Tuesday, April 13, 2010

The House Bunny (2008)

Directed by Fred Wolf
Starring Anna Faris, Emma Stone, Katherine McPhee
Rated PG-13

"Instead of the Mahi-Mahi, can I get just the one Mahi, because I'm not that hungry?"

If you've seen the trailer, than you've seen the movie: loony-cartoony Anna Faris is Shelley, a relentlessly smiley Playboy model who lives an idyllic life at the mansion with Hef and his camera-clogging trio of indenti-blondes until a rival centerfold wanna-be cooks up a simple-but-effective plan to sabotage our plucky heroine, and she soon finds herself ousted from her fleshy Neverland. Lacking any skills besides boner-causing and make-overs, she soon stumbles her way into the very unlikely role of house mother for a dead-in-the-water sorority house populated by nerdy girls, feminists, a chick in a back brace, American Idol almost-winner Katherine McPhee in a giant prop pregnant belly, and gravelly Emma Stone (you know, Jules from Superbad) as the sorta-normal one. Of course, she takes them shopping, gives them glammy makeovers, and shows them how to attract boys using age-old techniques like washing a car in a bright pink bikini and bending over a lot. And just like that, Shazam! The Zeta-whatever sorority house is the most popular in the school and the mean alpha-bitches that tormented them get their comeuppance. But wait, now the once cool-but-nerdy girls are acting just as catty and wicked as the ice queens who rejected them in the first place, and Shelley can't make any time with good-guy Oliver (Colin Hanks) because, well, she's too dumb. Yikes! We need a fix-up-the-place montage quick!

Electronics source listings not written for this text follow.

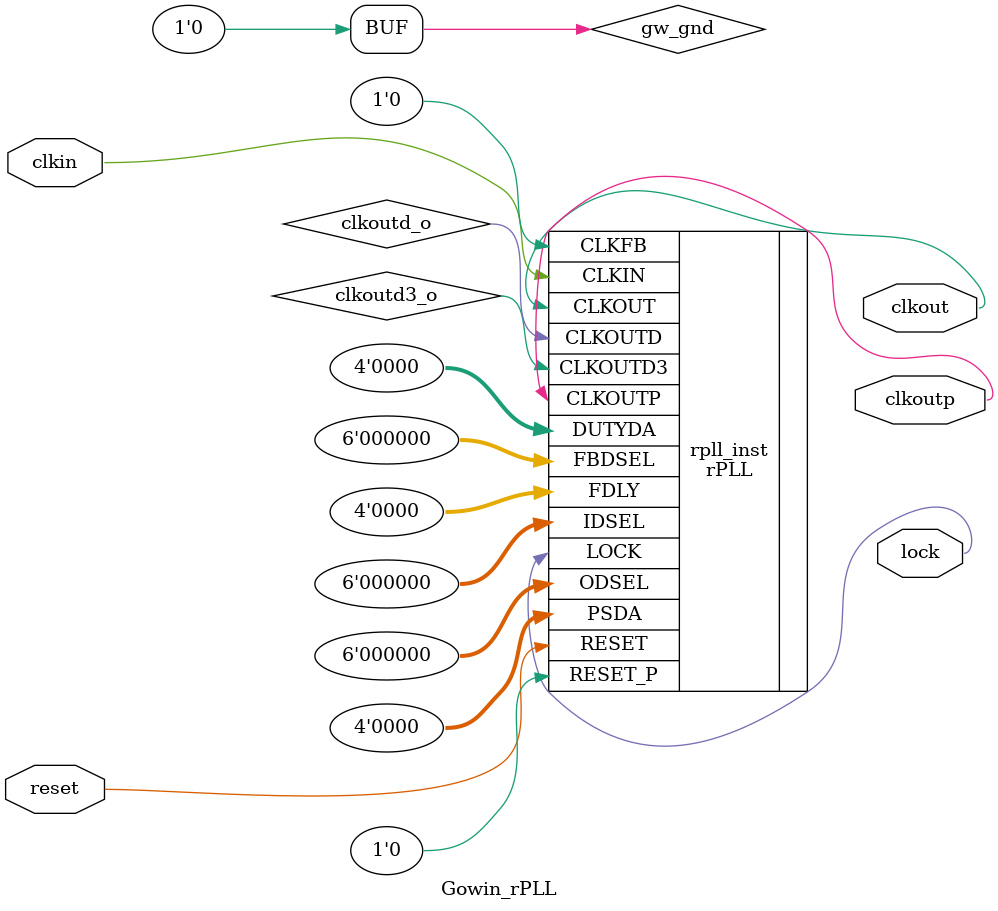
<source format=v>

module Gowin_rPLL (clkout, clkoutp, lock, reset, clkin);

output clkout;
output clkoutp;
output lock;
input reset;
input clkin;

wire clkoutp_o;
wire clkoutd_o;
wire clkoutd3_o;
wire gw_gnd;

assign gw_gnd = 1'b0;

rPLL rpll_inst (
    .CLKOUT(clkout),
    .LOCK(lock),
    .CLKOUTP(clkoutp),
    .CLKOUTD(clkoutd_o),
    .CLKOUTD3(clkoutd3_o),
    .RESET(reset),
    .RESET_P(gw_gnd),
    .CLKIN(clkin),
    .CLKFB(gw_gnd),
    .FBDSEL({gw_gnd,gw_gnd,gw_gnd,gw_gnd,gw_gnd,gw_gnd}),
    .IDSEL({gw_gnd,gw_gnd,gw_gnd,gw_gnd,gw_gnd,gw_gnd}),
    .ODSEL({gw_gnd,gw_gnd,gw_gnd,gw_gnd,gw_gnd,gw_gnd}),
    .PSDA({gw_gnd,gw_gnd,gw_gnd,gw_gnd}),
    .DUTYDA({gw_gnd,gw_gnd,gw_gnd,gw_gnd}),
    .FDLY({gw_gnd,gw_gnd,gw_gnd,gw_gnd})
);

// 81 Mhz
//defparam rpll_inst.FBDIV_SEL = 2;
//defparam rpll_inst.IDIV_SEL = 0;
//defparam rpll_inst.ODIV_SEL = 8;

// 54 Mhz
defparam rpll_inst.FBDIV_SEL = 1;
defparam rpll_inst.IDIV_SEL = 0;
defparam rpll_inst.ODIV_SEL = 16;

// 27 Mhz
//defparam rpll_inst.FBDIV_SEL = 1;
//defparam rpll_inst.IDIV_SEL = 1;
//defparam rpll_inst.ODIV_SEL = 32;

// 13.5 Mhz
//defparam rpll_inst.FBDIV_SEL = 0;
//defparam rpll_inst.IDIV_SEL = 1;
//defparam rpll_inst.ODIV_SEL = 64;

// PSDA_SEL="1001"
// We tested all values and 0100 thru 1110 works.
// So choose middle value 1001.

defparam rpll_inst.FCLKIN = "27";
defparam rpll_inst.DYN_IDIV_SEL = "false";
defparam rpll_inst.DYN_FBDIV_SEL = "false";
defparam rpll_inst.DYN_ODIV_SEL = "false";
defparam rpll_inst.PSDA_SEL = "1000";
defparam rpll_inst.DYN_DA_EN = "false";
defparam rpll_inst.DUTYDA_SEL = "1000";
defparam rpll_inst.CLKOUT_FT_DIR = 1'b1;
defparam rpll_inst.CLKOUTP_FT_DIR = 1'b1;
defparam rpll_inst.CLKOUT_DLY_STEP = 0;
defparam rpll_inst.CLKOUTP_DLY_STEP = 0;
defparam rpll_inst.CLKFB_SEL = "internal";
defparam rpll_inst.CLKOUT_BYPASS = "false";
defparam rpll_inst.CLKOUTP_BYPASS = "false";
defparam rpll_inst.CLKOUTD_BYPASS = "false";
defparam rpll_inst.DYN_SDIV_SEL = 2;
defparam rpll_inst.CLKOUTD_SRC = "CLKOUT";
defparam rpll_inst.CLKOUTD3_SRC = "CLKOUT";
defparam rpll_inst.DEVICE = "GW2A-18C";

endmodule //Gowin_rPLL

</source>
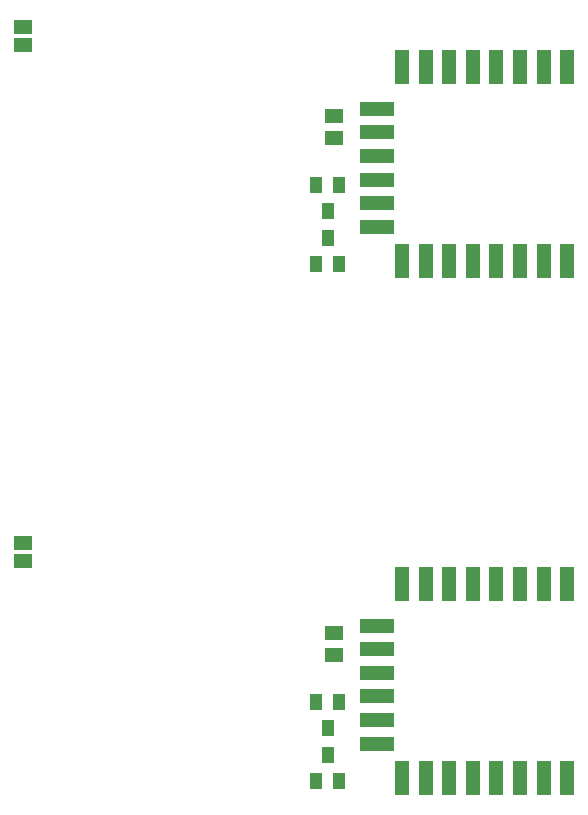
<source format=gbr>
G04 EAGLE Gerber RS-274X export*
G75*
%MOMM*%
%FSLAX34Y34*%
%LPD*%
%INSolderpaste Top*%
%IPPOS*%
%AMOC8*
5,1,8,0,0,1.08239X$1,22.5*%
G01*
%ADD10R,1.500000X1.300000*%
%ADD11R,1.000000X1.400000*%
%ADD12R,1.200000X3.000000*%
%ADD13R,3.000000X1.200000*%
%ADD14R,1.600200X1.168400*%


D10*
X352500Y130500D03*
X352500Y149500D03*
D11*
X347500Y46000D03*
X357000Y24000D03*
X338000Y24000D03*
D12*
X550500Y190500D03*
X530500Y190500D03*
X510500Y190500D03*
X490500Y190500D03*
X470500Y190500D03*
X450500Y190500D03*
X430500Y190500D03*
X410500Y190500D03*
X550500Y26500D03*
X530500Y26500D03*
X490500Y26500D03*
X510500Y26500D03*
X470500Y26500D03*
X450500Y26500D03*
X430500Y26500D03*
X410500Y26500D03*
D13*
X389500Y75500D03*
X389500Y95500D03*
X389500Y115500D03*
X389500Y135500D03*
X389500Y155500D03*
X389500Y55500D03*
D11*
X347500Y69000D03*
X338000Y91000D03*
X357000Y91000D03*
D14*
X90000Y225120D03*
X90000Y209880D03*
D10*
X352500Y568000D03*
X352500Y587000D03*
D11*
X347500Y483500D03*
X357000Y461500D03*
X338000Y461500D03*
D12*
X550500Y628000D03*
X530500Y628000D03*
X510500Y628000D03*
X490500Y628000D03*
X470500Y628000D03*
X450500Y628000D03*
X430500Y628000D03*
X410500Y628000D03*
X550500Y464000D03*
X530500Y464000D03*
X490500Y464000D03*
X510500Y464000D03*
X470500Y464000D03*
X450500Y464000D03*
X430500Y464000D03*
X410500Y464000D03*
D13*
X389500Y513000D03*
X389500Y533000D03*
X389500Y553000D03*
X389500Y573000D03*
X389500Y593000D03*
X389500Y493000D03*
D11*
X347500Y506500D03*
X338000Y528500D03*
X357000Y528500D03*
D14*
X90000Y662620D03*
X90000Y647380D03*
M02*

</source>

Ok, so the premise is so thin it groans and splinters within the first five minutes, but only the cruelest of hearts could complain, really.  The House Bunny is a sweet, big-hearted homage to 80's teen comedies (Revenge of the Nerds, in particular) that practically radiates with goofball charm. Faris is perfect in the role of the clueless-but-kind Shelley, (although her rubbery vamping never quite translates to sexy when it's supposed to, even in the skimpiest of outfits), and the supporting cast hit all the right notes along the way.

Despite its PG-13 rating, there's nary a nipple to be ogled (although you do get a quick flash of Faris-ass), so look elsewhere for raunch, but if you're in the mood for an airy, candy-colored 80's throwback, The House Bunny will charm the pants right off you. Playboy girls are good at that, apparently.

One thing, though: as far as I can tell, the message of this movie is that your best shot at popularity, if you're young and female, is to be smart and pretty. That sounds like a lot of work. Good luck, ladies.